The Furniture Rearranges Itself
- Arjun Rajaram
- Aug 1
- 1 min read

The hallway clock forgets the rhythm
it learned last week—
now it ticks in a foreign tongue.
A coffee mug still warm
sits where a suitcase once leaned,
its handle turned east,
toward the morning I didn’t expect
to be quiet so soon.
There are shoes by the door,
but not those shoes.
The ones that tracked sand,
that paused in hesitation
before stepping in
those are gone,
but their pattern remains in the mat’s tired smile.
I sweep petals from a rug
that never had flowers,
only the echo of their weight.
The window light is sharper now,
as if it’s been given orders.
As if clarity is the new arrangement.
I water the plant they gifted me,
a thing that does not bloom
but grows anyway
reaching toward something unsaid
in the space between goodbye and becoming.

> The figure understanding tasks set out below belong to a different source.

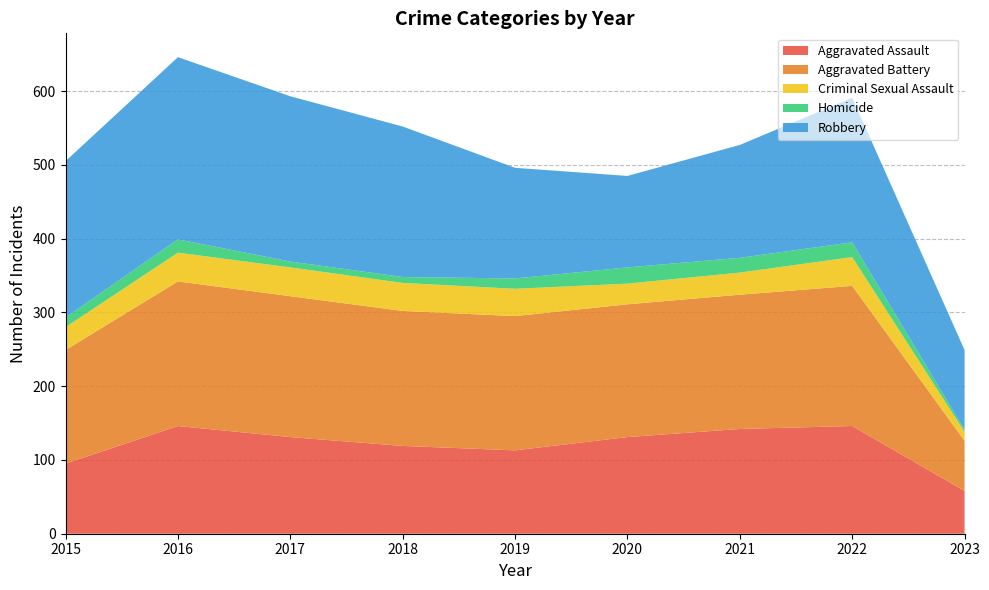

Reading right to left, extract all data points from this chart.

Aggravated Assault: 2023=58	2022=146	2021=142	2020=131	2019=113	2018=119	2017=131	2016=146	2015=95
Aggravated Battery: 2023=68	2022=190	2021=182	2020=180	2019=182	2018=183	2017=191	2016=196	2015=154
Criminal Sexual Assault: 2023=12	2022=39	2021=30	2020=28	2019=37	2018=38	2017=39	2016=39	2015=31
Homicide: 2023=3	2022=20	2021=20	2020=22	2019=14	2018=8	2017=8	2016=18	2015=13
Robbery: 2023=108	2022=196	2021=153	2020=124	2019=150	2018=204	2017=224	2016=247	2015=212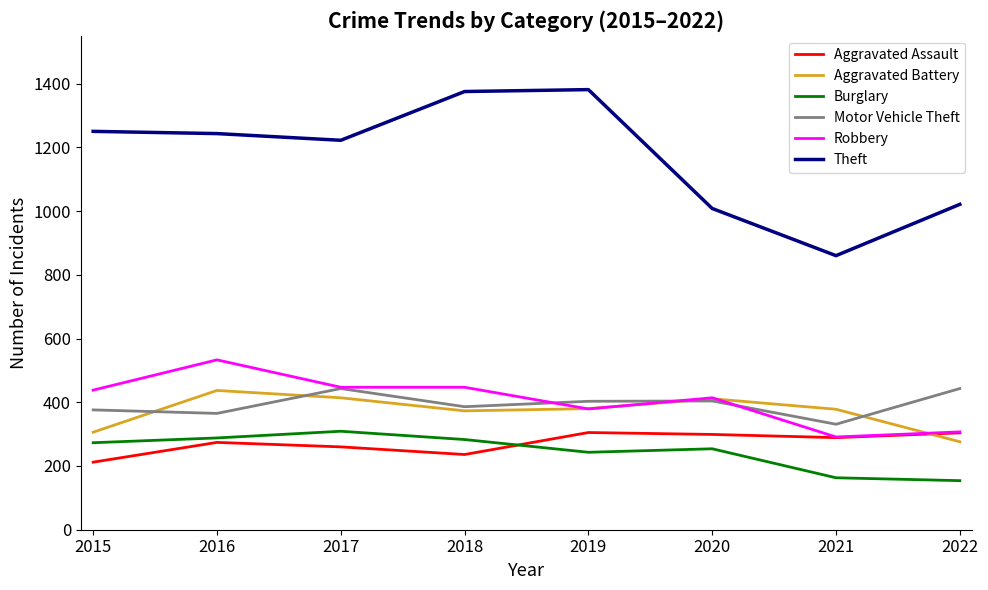

The Motor Vehicle Theft series shows 565 at 2020. True or false?

False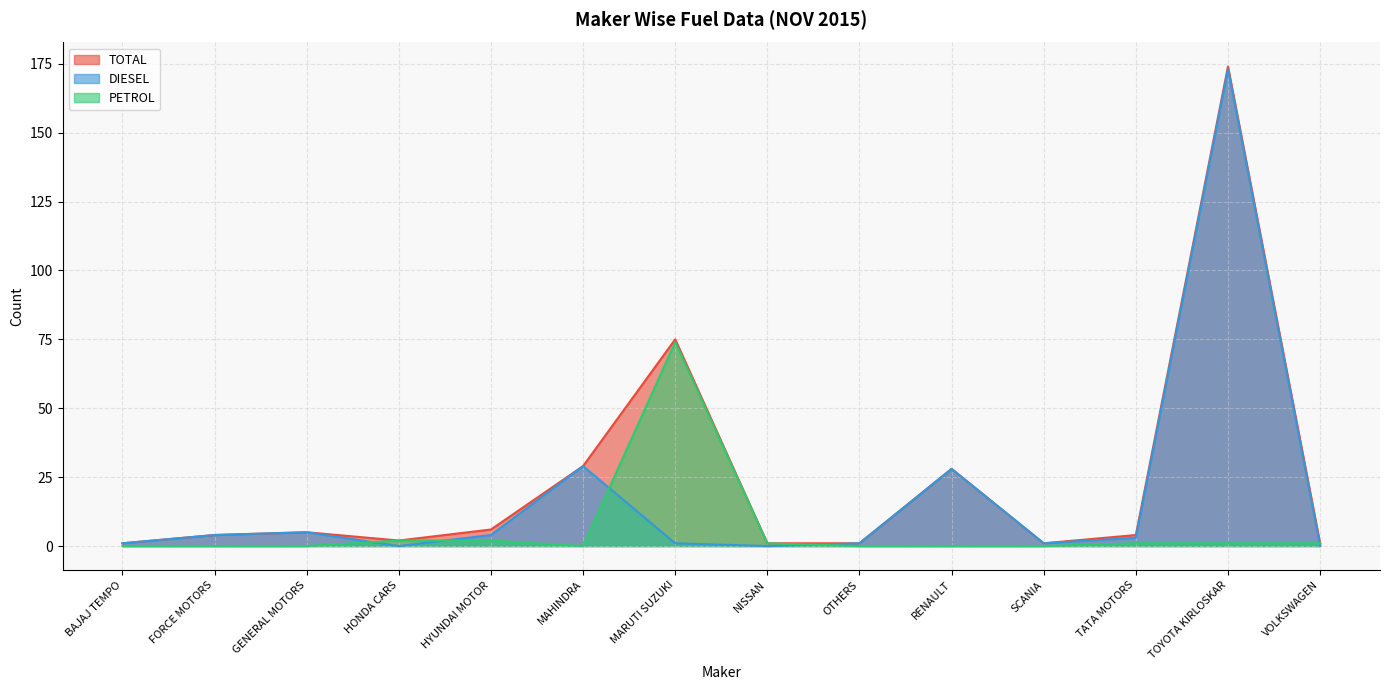

What is the value of the TOTAL point at the 14th from the left?

1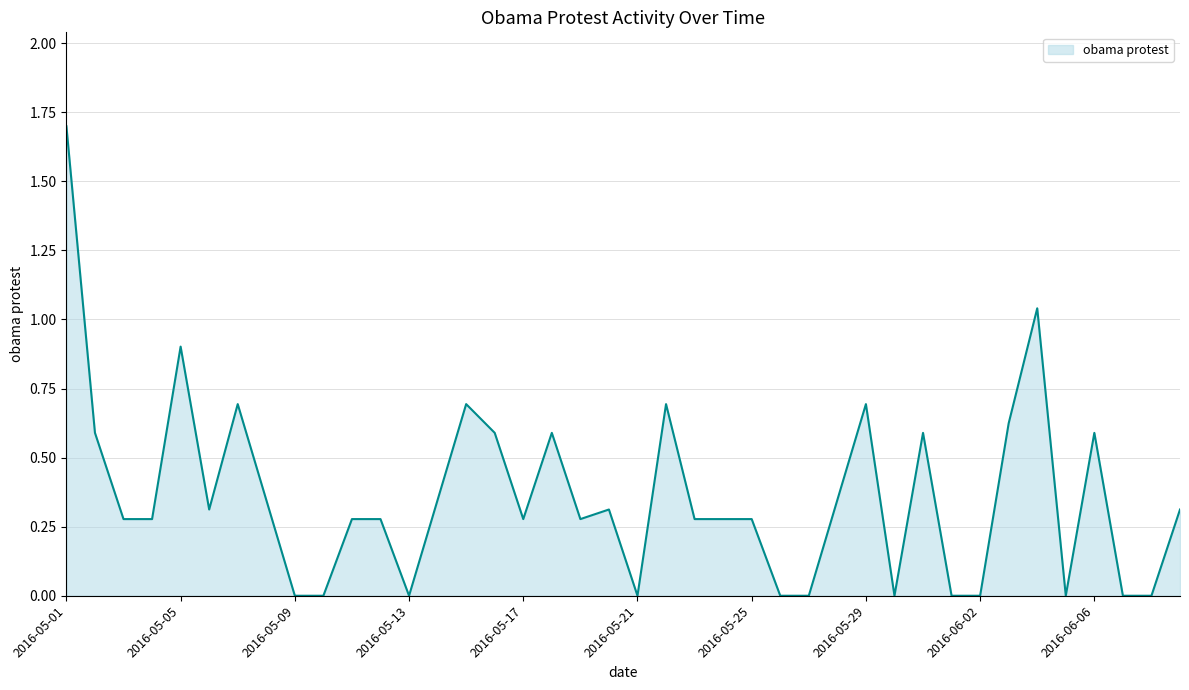

How many distinct data groups are displayed?

1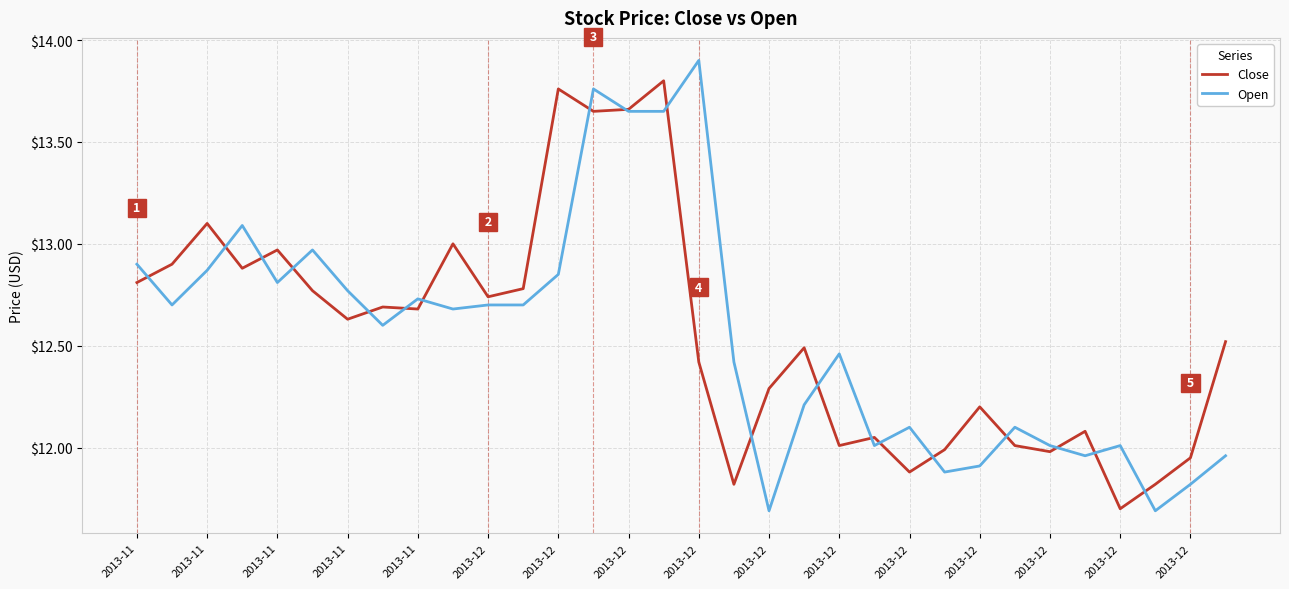

What is the maximum value shown in the chart?

13.9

The stove now hums recipes
not meant for crowds,
and the walls breathe slower.
I speak to them in plans and blueprints,
in calendars with teeth,
in sentences that begin with when.
Outside, a wind shifts
like a coat being shrugged off,
leaving behind a scent
I’ll never quite name,
only follow.
There is no absence
only furniture
rearranging itself
in the rooms they once walked through.
My grandparents are leaving soon, I am adjusting to this reality. I have loved our time together and will eagerly await our next reunion.